Por P. Fernando Pascual

Cada ser humano vive de esperanzas. No puede prescindir de ellas. Esas esperanzas pueden ser diferentes, grandes o pequeñas, sobre lo inmediato o sobre lo más lejano.

Así lo explicaba el Papa Benedicto XVI en una encíclica publicada en el año 2007:

“A lo largo de su existencia, el hombre tiene muchas esperanzas, más grandes o más pequeñas, diferentes según los periodos de su vida. A veces puede parecer que una de estas esperanzas lo llena totalmente y que no necesita de ninguna otra. En la juventud puede ser la esperanza del amor grande y satisfactorio; la esperanza de cierta posición en la profesión, de uno u otro éxito determinante para el resto de su vida” (Benedicto XVI, encíclica “Spe salvi” n. 30).

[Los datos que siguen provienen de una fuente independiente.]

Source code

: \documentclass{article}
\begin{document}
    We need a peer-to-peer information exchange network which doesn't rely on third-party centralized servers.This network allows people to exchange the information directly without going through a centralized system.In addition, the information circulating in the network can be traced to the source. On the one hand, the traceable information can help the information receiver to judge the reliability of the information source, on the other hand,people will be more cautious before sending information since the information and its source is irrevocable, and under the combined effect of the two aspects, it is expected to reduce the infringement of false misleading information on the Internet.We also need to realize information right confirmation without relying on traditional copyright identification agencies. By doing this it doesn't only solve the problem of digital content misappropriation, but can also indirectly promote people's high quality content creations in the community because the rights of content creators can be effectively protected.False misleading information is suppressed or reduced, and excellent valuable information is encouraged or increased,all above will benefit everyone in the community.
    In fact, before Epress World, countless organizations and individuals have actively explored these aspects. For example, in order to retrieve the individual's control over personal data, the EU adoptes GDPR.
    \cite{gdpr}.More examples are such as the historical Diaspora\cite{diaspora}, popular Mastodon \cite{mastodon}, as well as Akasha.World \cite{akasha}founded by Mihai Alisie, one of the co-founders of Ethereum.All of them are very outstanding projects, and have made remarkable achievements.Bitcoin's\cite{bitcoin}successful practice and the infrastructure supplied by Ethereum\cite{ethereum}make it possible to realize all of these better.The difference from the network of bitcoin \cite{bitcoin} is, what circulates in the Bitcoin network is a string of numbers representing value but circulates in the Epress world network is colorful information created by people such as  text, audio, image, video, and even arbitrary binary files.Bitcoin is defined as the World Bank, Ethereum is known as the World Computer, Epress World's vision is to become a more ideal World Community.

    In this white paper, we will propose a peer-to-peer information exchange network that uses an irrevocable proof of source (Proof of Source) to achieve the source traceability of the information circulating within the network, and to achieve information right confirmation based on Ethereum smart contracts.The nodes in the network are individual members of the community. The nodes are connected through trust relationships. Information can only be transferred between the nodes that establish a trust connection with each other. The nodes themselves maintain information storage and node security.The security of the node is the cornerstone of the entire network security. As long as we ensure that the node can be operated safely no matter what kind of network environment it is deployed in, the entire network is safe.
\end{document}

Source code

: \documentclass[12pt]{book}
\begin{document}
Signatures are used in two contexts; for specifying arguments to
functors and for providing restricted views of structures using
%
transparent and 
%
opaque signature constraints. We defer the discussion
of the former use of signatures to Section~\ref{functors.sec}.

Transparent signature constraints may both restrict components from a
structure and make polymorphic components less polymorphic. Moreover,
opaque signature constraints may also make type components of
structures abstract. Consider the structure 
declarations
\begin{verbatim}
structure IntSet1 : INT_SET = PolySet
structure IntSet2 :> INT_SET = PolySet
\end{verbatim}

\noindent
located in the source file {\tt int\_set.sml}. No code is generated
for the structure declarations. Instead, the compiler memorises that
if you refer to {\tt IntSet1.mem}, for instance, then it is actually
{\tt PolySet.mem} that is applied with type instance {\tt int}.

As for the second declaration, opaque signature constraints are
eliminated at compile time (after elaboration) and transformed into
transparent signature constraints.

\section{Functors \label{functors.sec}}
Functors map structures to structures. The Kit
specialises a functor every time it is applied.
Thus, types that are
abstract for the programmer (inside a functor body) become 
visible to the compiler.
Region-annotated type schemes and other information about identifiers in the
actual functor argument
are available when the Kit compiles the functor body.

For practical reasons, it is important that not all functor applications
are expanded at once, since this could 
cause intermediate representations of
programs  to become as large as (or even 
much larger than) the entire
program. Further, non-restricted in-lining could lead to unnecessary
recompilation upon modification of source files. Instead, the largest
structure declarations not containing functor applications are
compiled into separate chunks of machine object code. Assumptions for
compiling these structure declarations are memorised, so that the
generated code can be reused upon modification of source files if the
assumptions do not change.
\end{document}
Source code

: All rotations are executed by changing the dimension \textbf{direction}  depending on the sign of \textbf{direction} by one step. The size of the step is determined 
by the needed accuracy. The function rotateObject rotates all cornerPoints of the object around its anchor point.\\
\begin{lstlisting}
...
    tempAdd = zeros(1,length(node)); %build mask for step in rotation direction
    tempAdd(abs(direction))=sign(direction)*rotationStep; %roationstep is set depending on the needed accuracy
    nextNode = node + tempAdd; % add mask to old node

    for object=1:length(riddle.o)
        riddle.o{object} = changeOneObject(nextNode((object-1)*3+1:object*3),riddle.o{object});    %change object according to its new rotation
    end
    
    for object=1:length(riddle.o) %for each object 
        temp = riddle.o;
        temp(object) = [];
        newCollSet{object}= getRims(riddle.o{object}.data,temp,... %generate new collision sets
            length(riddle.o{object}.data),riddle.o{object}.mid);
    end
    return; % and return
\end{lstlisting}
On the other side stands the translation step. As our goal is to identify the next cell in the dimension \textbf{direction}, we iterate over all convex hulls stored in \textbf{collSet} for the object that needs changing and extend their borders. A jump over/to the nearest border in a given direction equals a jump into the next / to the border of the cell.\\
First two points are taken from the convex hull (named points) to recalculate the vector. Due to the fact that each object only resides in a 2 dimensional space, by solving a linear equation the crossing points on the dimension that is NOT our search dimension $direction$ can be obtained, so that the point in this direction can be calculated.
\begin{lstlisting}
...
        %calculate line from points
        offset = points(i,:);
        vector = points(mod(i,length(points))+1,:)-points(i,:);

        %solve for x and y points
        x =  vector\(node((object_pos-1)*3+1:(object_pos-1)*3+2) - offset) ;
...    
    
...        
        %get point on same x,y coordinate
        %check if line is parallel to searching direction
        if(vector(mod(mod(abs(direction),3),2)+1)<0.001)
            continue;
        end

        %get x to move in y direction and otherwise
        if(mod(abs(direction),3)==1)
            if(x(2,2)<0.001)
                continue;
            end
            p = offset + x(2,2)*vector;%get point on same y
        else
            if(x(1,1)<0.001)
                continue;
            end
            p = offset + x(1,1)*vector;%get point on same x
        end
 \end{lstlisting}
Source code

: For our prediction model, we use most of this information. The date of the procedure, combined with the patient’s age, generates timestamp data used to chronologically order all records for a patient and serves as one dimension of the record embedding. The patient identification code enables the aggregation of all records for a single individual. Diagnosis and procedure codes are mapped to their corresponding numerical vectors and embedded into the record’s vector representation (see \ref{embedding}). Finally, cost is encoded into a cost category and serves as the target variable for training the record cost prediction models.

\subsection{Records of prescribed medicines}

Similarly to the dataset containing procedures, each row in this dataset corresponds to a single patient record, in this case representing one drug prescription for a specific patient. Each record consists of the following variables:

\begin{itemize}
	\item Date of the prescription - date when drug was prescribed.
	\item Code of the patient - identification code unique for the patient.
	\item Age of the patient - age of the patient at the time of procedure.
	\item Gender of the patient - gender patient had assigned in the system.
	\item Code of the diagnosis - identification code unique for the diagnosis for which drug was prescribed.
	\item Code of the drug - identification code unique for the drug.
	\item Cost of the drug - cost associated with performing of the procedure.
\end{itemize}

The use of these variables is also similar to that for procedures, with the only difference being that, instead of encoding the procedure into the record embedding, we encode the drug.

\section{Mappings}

Los problemas surgen cuando constatamos que las esperanzas de aquí abajo pasan rápido, están heridas por una imperfección profunda. Ciertamente, son necesarias: sin ellas no daríamos ningún paso. Pero no bastan. Nada en esta tierra es capaz de llenarnos por completo. Todo ocurre muy de prisa.

Somos seres necesitados de esperanzas. Nuestro corazón está enfermo de infinito, de un amor y de una vida que no acaben y que no cansen. Nuestra mente se abre continuamente a nuevas fronteras y a más esperanza, a la “gran esperanza”. La verdadera meta es una, maravillosa, eterna: Dios.

Necesito momentos para mirar mi corazón y preguntarme: ¿qué espero? ¿Cuál es esa meta que más anhelo, que más busco? También puedo preguntarme: ¿qué espera Dios, qué desea, qué “sueña”, cómo me sueña?

En el fondo, esperamos conseguir aquello que amamos. Pero si el deseo es más grande de lo que aquí en la tierra podemos alcanzar, y si me siento débil, frágil, entonces… entonces la esperanza me lleva a esperar un regalo, un don.

“Esta gran esperanza solo puede ser Dios, que abraza el universo y que nos puede proponer y dar lo que nosotros por sí solos no podemos alcanzar. De hecho, el ser agraciado por un don forma parte de la esperanza. Dios es el fundamento de la esperanza; pero no cualquier dios, sino el Dios que tiene un rostro humano y que nos ha amado hasta el extremo, a cada uno en particular y a la humanidad en su conjunto” (Benedicto XVI, “Spe salvi” n. 31).

Ese Dios nos ha abierto las puertas del cielo, nos ha invitado a acoger el gran regalo de la Redención. Me ofrece a mí, y ofrece a tantas personas que conozco o que no conozco, la oportunidad de llegar a la Patria.

Señor, me has hecho por amor y me has destinado a ti, mi verdadera y única felicidad. Ayúdame a caminar siempre sostenido de tu mano, con una “gran esperanza”, una esperanza que alimente mi amor y que me lleve a amar a todos mis hermanos.